Range queries are supported because we keep things in sort order.

- LevelDB, RocksDB (both embedded), Cassandra, HBase, Lucene are all examples of this append-to-log like approach. Cassandra, HBase and Leveldb use LSM Trees. Lucene's index  uses a key-value structure where the key is a wordand value is the list of docs containing the word. The index is kept in SSTable-like sorted files, 
and merged in the background as needed.
- The second school is the update-in-place school, using overwritable fixed size pages. Btrees are the major example here, but even they can be treated in a functional append-only style, as is done in lmdb and boltdb.


More about NOSQL dbs at https://en.wikipedia.org/wiki/NoSQL .

### B-tree vs LSM tree

- critical difference: btrees update in-place!
- comparable on random reads
- compaction can affect performance in LSM trees
- LSM tree good on random writes as it makes the writes sequential
- LSM true and b-tree are both used for transactions
- B-tree very good for transactions; at most one place where things are: you just need to lock a section of the tree. But concurrency can be complex as we shall see later and in-place updates are dangerous.

## Transaction Processing or Analytics?

- Also known as OLTP vs OLAP/Warehousing
- small query size vs aggregates over large ones
- random writes from user input vs ordered ETL/stream
- end user (amazon site) vs analyst (you)
- GB to TB vs TB to PB

![](https://dl.dropboxusercontent.com/u/75194/ETL.png)

(from designing data intensive applications)

### Row Oriented Storage

- heapfile or clustered index is a set of rows
- we'll see details of this storage soon
- index could be a tree with appropriate pointer to heapfile offset


![](https://www.simple-talk.com/iwritefor/articlefiles/1844-f4cc85b0-9ddb-44cc-93ef-a742fcc4f279.jpeg)

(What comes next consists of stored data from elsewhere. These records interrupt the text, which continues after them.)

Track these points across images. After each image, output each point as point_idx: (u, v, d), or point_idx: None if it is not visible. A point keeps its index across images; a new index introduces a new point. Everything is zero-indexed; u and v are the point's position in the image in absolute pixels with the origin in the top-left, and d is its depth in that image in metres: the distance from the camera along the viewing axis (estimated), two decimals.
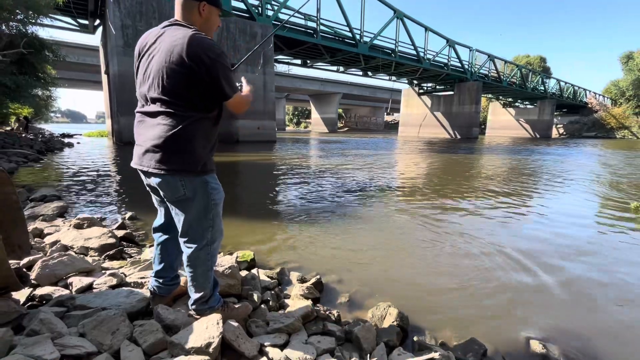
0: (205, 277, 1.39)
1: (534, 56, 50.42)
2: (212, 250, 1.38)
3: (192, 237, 1.35)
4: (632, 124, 41.62)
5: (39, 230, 2.65)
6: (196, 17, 1.30)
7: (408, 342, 1.59)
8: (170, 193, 1.29)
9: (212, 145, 1.35)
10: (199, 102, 1.25)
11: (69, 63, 26.60)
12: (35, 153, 9.27)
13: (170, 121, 1.22)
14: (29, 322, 1.28)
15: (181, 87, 1.21)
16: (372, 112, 67.42)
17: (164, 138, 1.22)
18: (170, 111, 1.23)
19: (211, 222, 1.35)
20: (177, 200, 1.30)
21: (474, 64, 30.89)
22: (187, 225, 1.33)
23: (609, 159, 12.16)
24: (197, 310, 1.44)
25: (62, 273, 1.73)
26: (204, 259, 1.37)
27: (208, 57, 1.18)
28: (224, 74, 1.22)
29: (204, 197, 1.31)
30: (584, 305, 1.96)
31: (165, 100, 1.23)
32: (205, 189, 1.30)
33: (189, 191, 1.28)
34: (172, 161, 1.23)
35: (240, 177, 6.96)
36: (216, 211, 1.36)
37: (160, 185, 1.28)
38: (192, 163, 1.26)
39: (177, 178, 1.25)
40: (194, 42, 1.18)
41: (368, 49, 22.17)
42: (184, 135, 1.23)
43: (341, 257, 2.57)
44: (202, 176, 1.29)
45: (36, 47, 11.29)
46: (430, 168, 8.58)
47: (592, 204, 4.77)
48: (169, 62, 1.19)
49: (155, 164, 1.24)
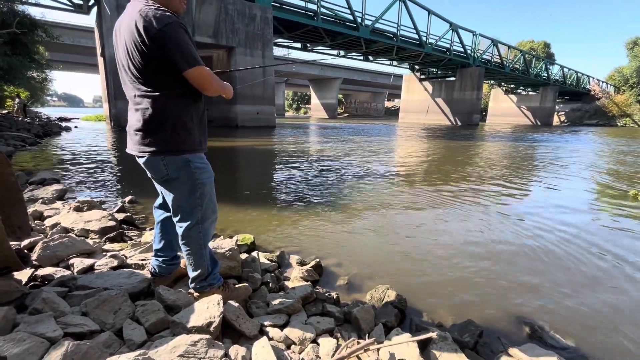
0: (200, 254, 1.42)
1: (538, 41, 49.47)
2: (203, 228, 1.39)
3: (182, 216, 1.37)
4: (634, 111, 41.31)
5: (39, 212, 2.65)
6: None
7: (406, 323, 1.62)
8: (155, 173, 1.32)
9: (196, 124, 1.31)
10: (165, 80, 1.21)
11: (64, 45, 26.05)
12: (33, 137, 9.19)
13: (145, 103, 1.23)
14: (31, 302, 1.30)
15: (145, 67, 1.19)
16: (373, 98, 66.71)
17: (141, 121, 1.23)
18: (142, 93, 1.23)
19: (199, 200, 1.35)
20: (163, 181, 1.33)
21: (477, 49, 30.33)
22: (176, 204, 1.36)
23: (610, 147, 12.12)
24: (197, 289, 1.47)
25: (63, 254, 1.74)
26: (196, 237, 1.39)
27: (155, 28, 1.13)
28: (175, 45, 1.15)
29: (189, 177, 1.31)
30: (580, 288, 1.99)
31: (136, 82, 1.23)
32: (189, 168, 1.30)
33: (172, 171, 1.29)
34: (152, 143, 1.25)
35: (240, 162, 6.93)
36: (203, 191, 1.35)
37: (146, 166, 1.32)
38: (171, 142, 1.26)
39: (158, 158, 1.27)
40: (142, 16, 1.13)
41: (369, 33, 21.69)
42: (160, 116, 1.23)
43: (340, 241, 2.59)
44: (183, 155, 1.28)
45: (28, 26, 11.01)
46: (430, 154, 8.56)
47: (591, 191, 4.78)
48: (130, 42, 1.17)
49: (138, 147, 1.27)
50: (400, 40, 24.12)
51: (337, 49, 25.93)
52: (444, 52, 27.88)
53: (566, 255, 2.45)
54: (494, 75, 36.25)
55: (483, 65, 30.92)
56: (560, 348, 1.48)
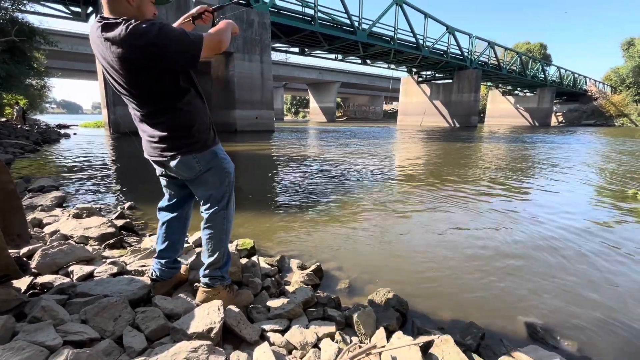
0: (220, 240, 1.46)
1: (535, 43, 49.87)
2: (227, 214, 1.46)
3: (212, 203, 1.43)
4: (631, 111, 41.53)
5: (38, 220, 2.64)
6: (126, 8, 1.18)
7: (407, 327, 1.61)
8: (189, 172, 1.37)
9: (210, 120, 1.42)
10: (173, 90, 1.25)
11: (63, 52, 26.11)
12: (32, 144, 9.19)
13: (165, 117, 1.28)
14: (30, 310, 1.29)
15: (152, 85, 1.20)
16: (371, 101, 66.92)
17: (166, 131, 1.29)
18: (157, 108, 1.26)
19: (227, 187, 1.45)
20: (196, 177, 1.39)
21: (474, 52, 30.53)
22: (207, 194, 1.42)
23: (608, 147, 12.16)
24: (207, 281, 1.47)
25: (63, 262, 1.73)
26: (220, 221, 1.44)
27: (149, 42, 1.10)
28: (171, 43, 1.13)
29: (218, 167, 1.40)
30: (582, 289, 1.98)
31: (150, 101, 1.25)
32: (216, 158, 1.40)
33: (202, 165, 1.36)
34: (183, 145, 1.32)
35: (239, 167, 6.94)
36: (230, 179, 1.45)
37: (178, 167, 1.35)
38: (197, 142, 1.34)
39: (190, 157, 1.33)
40: (128, 39, 1.09)
41: (366, 36, 21.84)
42: (185, 124, 1.30)
43: (341, 244, 2.58)
44: (210, 148, 1.38)
45: (26, 34, 11.06)
46: (429, 157, 8.57)
47: (591, 191, 4.79)
48: (128, 73, 1.17)
49: (167, 152, 1.33)
50: (398, 43, 24.27)
51: (334, 53, 26.09)
52: (441, 55, 28.05)
53: (568, 255, 2.45)
54: (491, 77, 36.47)
55: (480, 67, 31.11)
56: (562, 349, 1.47)
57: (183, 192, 1.54)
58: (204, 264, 1.48)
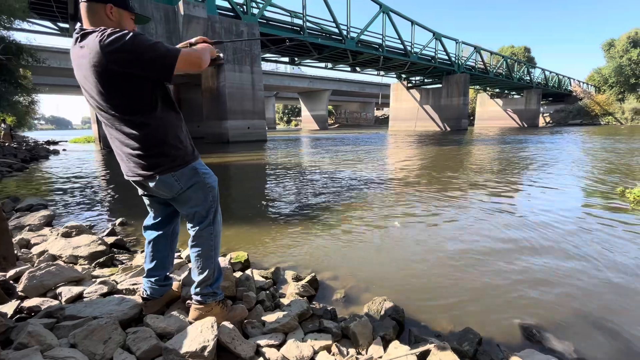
0: (209, 257, 1.43)
1: (519, 47, 51.03)
2: (214, 230, 1.44)
3: (197, 220, 1.41)
4: (615, 110, 42.57)
5: (26, 240, 2.58)
6: (105, 22, 1.19)
7: (404, 335, 1.59)
8: (169, 191, 1.34)
9: (186, 134, 1.39)
10: (145, 102, 1.21)
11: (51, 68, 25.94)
12: (20, 162, 9.03)
13: (138, 133, 1.23)
14: (17, 336, 1.25)
15: (123, 95, 1.18)
16: (362, 108, 67.49)
17: (139, 147, 1.25)
18: (131, 122, 1.22)
19: (212, 203, 1.42)
20: (177, 195, 1.36)
21: (461, 56, 31.14)
22: (192, 211, 1.40)
23: (594, 146, 12.41)
24: (199, 299, 1.44)
25: (51, 283, 1.69)
26: (207, 238, 1.42)
27: (122, 47, 1.09)
28: (146, 50, 1.12)
29: (200, 182, 1.37)
30: (578, 291, 2.00)
31: (121, 114, 1.21)
32: (197, 174, 1.37)
33: (183, 183, 1.33)
34: (158, 164, 1.28)
35: (232, 178, 6.90)
36: (214, 193, 1.42)
37: (158, 187, 1.32)
38: (174, 159, 1.31)
39: (169, 175, 1.30)
40: (101, 48, 1.09)
41: (355, 45, 22.14)
42: (157, 137, 1.26)
43: (336, 254, 2.57)
44: (189, 164, 1.34)
45: (13, 52, 10.97)
46: (422, 161, 8.64)
47: (581, 190, 4.86)
48: (100, 82, 1.15)
49: (145, 172, 1.29)
50: (386, 50, 24.65)
51: (324, 61, 26.36)
52: (429, 61, 28.54)
53: (564, 257, 2.47)
54: (479, 81, 37.16)
55: (468, 71, 31.70)
56: (559, 352, 1.47)
57: (167, 209, 1.52)
58: (195, 282, 1.46)
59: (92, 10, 1.19)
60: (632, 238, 2.80)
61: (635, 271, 2.21)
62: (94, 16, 1.19)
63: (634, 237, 2.82)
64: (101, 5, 1.19)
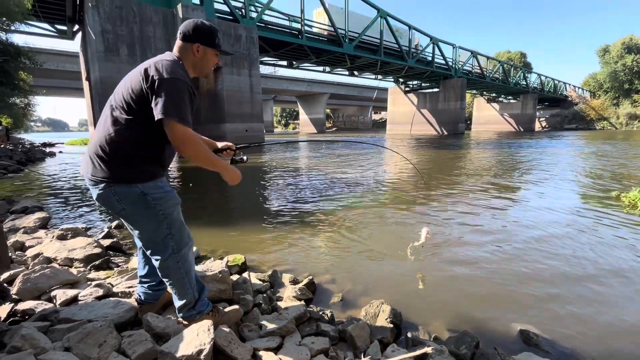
0: (182, 284, 1.36)
1: (515, 52, 51.54)
2: (180, 257, 1.34)
3: (154, 249, 1.32)
4: (610, 114, 42.98)
5: (20, 243, 2.56)
6: (190, 57, 1.32)
7: (402, 339, 1.59)
8: (109, 206, 1.27)
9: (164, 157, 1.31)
10: (142, 110, 1.20)
11: (48, 70, 25.91)
12: (15, 164, 8.97)
13: (109, 126, 1.21)
14: (10, 339, 1.23)
15: (135, 97, 1.20)
16: (360, 111, 67.77)
17: (111, 143, 1.20)
18: (112, 115, 1.22)
19: (168, 231, 1.30)
20: (120, 215, 1.28)
21: (458, 61, 31.40)
22: (144, 239, 1.32)
23: (591, 150, 12.51)
24: (185, 317, 1.41)
25: (45, 286, 1.67)
26: (175, 267, 1.34)
27: (159, 74, 1.17)
28: (167, 94, 1.15)
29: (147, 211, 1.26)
30: (575, 294, 2.00)
31: (112, 105, 1.23)
32: (145, 202, 1.24)
33: (126, 205, 1.24)
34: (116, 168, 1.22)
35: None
36: (170, 220, 1.30)
37: (98, 198, 1.26)
38: (141, 172, 1.24)
39: (109, 190, 1.22)
40: (158, 62, 1.20)
41: (353, 49, 22.27)
42: (129, 142, 1.21)
43: (334, 257, 2.56)
44: (148, 181, 1.24)
45: (11, 54, 10.94)
46: (420, 164, 8.67)
47: (577, 194, 4.90)
48: (139, 72, 1.21)
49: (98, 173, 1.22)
50: (384, 54, 24.80)
51: (322, 65, 26.49)
52: (427, 65, 28.73)
53: (560, 260, 2.48)
54: (476, 85, 37.44)
55: (465, 76, 31.94)
56: (556, 355, 1.47)
57: None
58: (176, 305, 1.41)
59: (182, 48, 1.31)
60: (627, 241, 2.82)
61: (629, 274, 2.22)
62: (181, 51, 1.32)
63: (629, 241, 2.83)
64: (189, 44, 1.31)
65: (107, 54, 12.97)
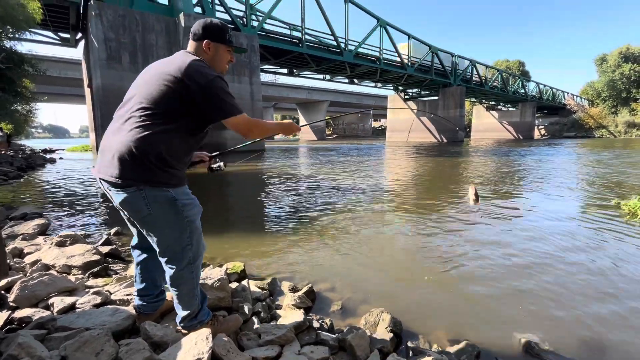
0: (192, 295, 1.35)
1: (513, 60, 52.07)
2: (195, 267, 1.33)
3: (171, 258, 1.29)
4: (609, 123, 43.22)
5: (19, 249, 2.55)
6: (202, 55, 1.32)
7: (402, 348, 1.57)
8: (133, 212, 1.22)
9: (187, 161, 1.32)
10: (179, 117, 1.19)
11: (51, 77, 26.08)
12: (15, 170, 8.98)
13: (140, 127, 1.15)
14: (6, 347, 1.22)
15: (165, 99, 1.17)
16: (360, 119, 68.07)
17: (135, 144, 1.13)
18: (143, 116, 1.16)
19: (189, 240, 1.28)
20: (143, 219, 1.22)
21: (457, 69, 31.70)
22: (164, 246, 1.28)
23: (590, 159, 12.55)
24: (186, 327, 1.40)
25: (43, 293, 1.66)
26: (188, 278, 1.32)
27: (203, 77, 1.18)
28: (218, 95, 1.20)
29: (175, 217, 1.23)
30: (577, 303, 1.99)
31: (143, 106, 1.17)
32: (175, 207, 1.22)
33: (155, 209, 1.20)
34: (141, 172, 1.16)
35: (229, 188, 6.88)
36: (192, 227, 1.29)
37: (123, 204, 1.20)
38: (168, 175, 1.21)
39: (138, 193, 1.16)
40: (192, 65, 1.19)
41: (353, 57, 22.50)
42: (155, 146, 1.15)
43: (333, 265, 2.55)
44: (168, 190, 1.21)
45: (15, 61, 11.06)
46: (419, 172, 8.68)
47: (577, 202, 4.90)
48: (164, 73, 1.19)
49: (120, 176, 1.15)
50: (383, 63, 25.04)
51: (323, 73, 26.73)
52: (426, 73, 29.00)
53: (562, 271, 2.46)
54: (475, 93, 37.74)
55: (464, 84, 32.21)
56: None
57: None
58: (178, 315, 1.40)
59: (194, 46, 1.32)
60: (627, 250, 2.81)
61: (632, 284, 2.20)
62: (193, 49, 1.33)
63: (630, 249, 2.82)
64: (199, 43, 1.31)
65: (110, 61, 13.10)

### Column oriented storage


- store values from each column together in separate storage
- lends itself to compression with bitmap indexes and run-length encoding
- this involves choosing an appropriate sort order
- the index then can be the data (great for IN and AND queries): there is no pointers to "elsewhere"
- compressed indexes can fit into cache and are usable by iterators
- bitwise AND/OR can be done with vector processing
- several different sort orders can be redundantly stored
- writing is harder: updating a row touches many column files
- but you can write an in-memory front sorted store (row or column), and eventually merge onto the disk (Binary Tree!) (Vertica does this)

![](https://www.simple-talk.com/iwritefor/articlefiles/1844-4e2482bb-aaff-4ebd-8900-1946560479af.jpeg)

(images from https://www.simple-talk.com/sql/database-administration/columnstore-indexes-in-sql-server-2012/)

Examples: Vertica, monetdb, hbase, cassandra, etc. SQL server has a columnar mode.

Some thoughts on usage:

- relational databases are good for structured but bad for hierarchicval and unstructured data
- key value stored have no additional index (the database is the index) and are very horizontally scalable which means i can add more nodes to my system to improve performance. bad for joins and scans.
- columnar databases are good for big data, horizontal scaling
- document databases are good for highly variable and unstructured data, that is nevertheless queried only one way like a k-v store
- graph databases good for highly connected data such as social networks and semantic web where there are lots of relationships.